Bill Prouten is a Canadian tenor saxophonist and composer, but don't be fooled by that or the cover where he is posed leaning on a cabin wearing overalls into thinking this is some hayseed hack — this is sophisticated music played by highly-talented musicians. An instructor at Alberta's Keyano College, who has played with some of the top names in Jazz, Prouten shows considerable skill on his instrument. And he is backed ably by Robi Botos on piano, Mike Downes on bass and Ted Warren on drums.
Prouten says the "Low-down, No-good, Downright Nasty Blues" of the title track was inspired by the song "Man of Constant Sorrow," and it is bluesy, but only dirty in the best sense, with Prouten's rich tone rising above the solid rhythm playing of his bandmates. Quite catchy, but a bit misleading, as the rest of the album consists mostly of original straight ahead and Latin-influenced numbers that maintain a high level of interest and consistency.

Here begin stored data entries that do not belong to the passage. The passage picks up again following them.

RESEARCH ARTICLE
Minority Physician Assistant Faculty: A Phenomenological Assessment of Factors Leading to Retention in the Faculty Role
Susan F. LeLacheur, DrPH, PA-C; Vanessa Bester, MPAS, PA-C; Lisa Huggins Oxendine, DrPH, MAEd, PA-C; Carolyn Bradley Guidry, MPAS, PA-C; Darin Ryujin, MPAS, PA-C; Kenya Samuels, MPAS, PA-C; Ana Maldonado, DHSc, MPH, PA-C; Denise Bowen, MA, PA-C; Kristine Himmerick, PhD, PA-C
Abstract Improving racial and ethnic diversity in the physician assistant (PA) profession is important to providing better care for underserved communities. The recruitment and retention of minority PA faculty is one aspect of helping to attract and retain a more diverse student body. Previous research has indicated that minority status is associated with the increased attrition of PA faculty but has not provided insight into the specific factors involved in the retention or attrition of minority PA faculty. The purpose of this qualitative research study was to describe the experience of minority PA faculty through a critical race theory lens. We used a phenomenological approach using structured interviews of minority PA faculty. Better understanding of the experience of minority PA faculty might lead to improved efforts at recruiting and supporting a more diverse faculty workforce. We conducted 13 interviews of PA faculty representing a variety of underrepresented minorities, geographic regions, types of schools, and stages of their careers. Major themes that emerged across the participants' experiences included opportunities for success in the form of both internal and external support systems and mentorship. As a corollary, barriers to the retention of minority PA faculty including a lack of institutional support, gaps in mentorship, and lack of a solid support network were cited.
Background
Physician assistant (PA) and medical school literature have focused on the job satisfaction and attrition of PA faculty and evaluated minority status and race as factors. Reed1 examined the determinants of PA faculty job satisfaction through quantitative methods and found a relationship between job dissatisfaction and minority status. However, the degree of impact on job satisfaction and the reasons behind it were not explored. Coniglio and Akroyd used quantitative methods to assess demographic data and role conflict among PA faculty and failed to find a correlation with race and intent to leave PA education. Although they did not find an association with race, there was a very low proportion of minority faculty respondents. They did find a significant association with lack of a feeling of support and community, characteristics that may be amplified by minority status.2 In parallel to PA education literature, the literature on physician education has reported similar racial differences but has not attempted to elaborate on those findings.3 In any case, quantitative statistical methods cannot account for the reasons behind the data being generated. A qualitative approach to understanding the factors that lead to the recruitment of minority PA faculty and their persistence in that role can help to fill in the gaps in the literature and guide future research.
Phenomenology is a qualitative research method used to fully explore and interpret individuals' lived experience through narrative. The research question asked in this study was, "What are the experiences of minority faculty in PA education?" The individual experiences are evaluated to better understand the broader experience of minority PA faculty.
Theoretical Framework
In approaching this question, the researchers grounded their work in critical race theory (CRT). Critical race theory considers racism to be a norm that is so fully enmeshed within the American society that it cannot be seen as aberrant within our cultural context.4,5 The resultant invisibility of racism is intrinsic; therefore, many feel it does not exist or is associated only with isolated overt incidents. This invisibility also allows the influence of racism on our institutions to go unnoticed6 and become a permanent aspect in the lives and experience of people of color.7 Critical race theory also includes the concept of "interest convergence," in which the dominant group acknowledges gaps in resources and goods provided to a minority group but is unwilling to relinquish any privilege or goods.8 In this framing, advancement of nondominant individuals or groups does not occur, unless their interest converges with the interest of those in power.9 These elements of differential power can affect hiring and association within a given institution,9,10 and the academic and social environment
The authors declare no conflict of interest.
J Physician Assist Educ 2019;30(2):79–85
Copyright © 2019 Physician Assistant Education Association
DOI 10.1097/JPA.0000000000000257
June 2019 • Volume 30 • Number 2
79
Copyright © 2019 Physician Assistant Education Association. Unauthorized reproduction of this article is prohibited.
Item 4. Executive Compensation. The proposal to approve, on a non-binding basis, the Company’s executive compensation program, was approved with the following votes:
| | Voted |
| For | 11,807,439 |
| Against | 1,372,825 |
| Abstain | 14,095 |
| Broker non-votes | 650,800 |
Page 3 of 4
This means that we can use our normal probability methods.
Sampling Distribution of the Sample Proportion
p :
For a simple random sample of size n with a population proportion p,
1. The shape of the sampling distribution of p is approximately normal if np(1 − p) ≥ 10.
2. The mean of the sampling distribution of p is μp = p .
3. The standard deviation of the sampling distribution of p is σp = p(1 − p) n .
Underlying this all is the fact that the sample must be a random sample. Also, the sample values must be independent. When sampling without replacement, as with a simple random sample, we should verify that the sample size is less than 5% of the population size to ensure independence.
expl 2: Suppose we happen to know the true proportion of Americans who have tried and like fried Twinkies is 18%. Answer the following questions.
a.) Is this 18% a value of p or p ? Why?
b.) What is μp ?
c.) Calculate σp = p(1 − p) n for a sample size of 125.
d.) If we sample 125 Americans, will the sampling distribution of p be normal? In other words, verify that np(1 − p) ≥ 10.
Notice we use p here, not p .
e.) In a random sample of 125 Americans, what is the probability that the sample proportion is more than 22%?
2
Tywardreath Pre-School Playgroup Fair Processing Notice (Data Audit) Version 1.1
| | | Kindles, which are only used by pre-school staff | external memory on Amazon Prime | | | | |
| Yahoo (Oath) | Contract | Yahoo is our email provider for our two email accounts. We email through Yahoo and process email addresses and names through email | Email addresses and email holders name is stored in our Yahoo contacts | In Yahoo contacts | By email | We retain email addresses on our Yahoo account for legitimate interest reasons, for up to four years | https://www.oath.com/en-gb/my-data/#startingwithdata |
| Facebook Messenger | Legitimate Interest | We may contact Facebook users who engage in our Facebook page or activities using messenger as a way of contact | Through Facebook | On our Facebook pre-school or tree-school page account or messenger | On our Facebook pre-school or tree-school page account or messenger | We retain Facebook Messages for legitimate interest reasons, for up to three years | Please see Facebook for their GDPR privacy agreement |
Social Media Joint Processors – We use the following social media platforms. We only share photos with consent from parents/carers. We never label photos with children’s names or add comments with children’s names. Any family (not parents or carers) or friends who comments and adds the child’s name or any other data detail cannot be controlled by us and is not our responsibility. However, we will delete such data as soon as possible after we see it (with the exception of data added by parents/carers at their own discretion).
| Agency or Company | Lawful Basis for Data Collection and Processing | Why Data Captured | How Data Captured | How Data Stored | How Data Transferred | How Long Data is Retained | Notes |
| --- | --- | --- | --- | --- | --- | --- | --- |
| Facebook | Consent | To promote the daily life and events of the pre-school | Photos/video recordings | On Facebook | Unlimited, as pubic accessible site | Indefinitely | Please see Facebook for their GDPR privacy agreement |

"Parallel Bars" is a clever reworking of "Giant Steps," while tracks like the luscious and romantic "Billy's Bossa" and "An Aire For Claire" really show Prouten (and pianist Botos) at their melodically pleasing best. "Unabalanced" lives up to its title with several sudden and explosive shifts in direction, allowing Botos and drummer Warren the chance to really sparkle.
"The Brightest Moon" crosses early Coltrane Latin changes with Getz lyricism in a delightful melange. Prouten has clearly studied the masters and plays with a full tone and a touch of a growl. "Four Keys" is a subtle gem with a tasty solo turn by Downes, while "Beyond the Stars" ends the album on a haunting note, with this somewhat bluesy original standard.
Prouten is a talent who should be heard. This album features wonderful playing and songwriting and is well worth an addition to your collection if you love the tenor sax anything like I do.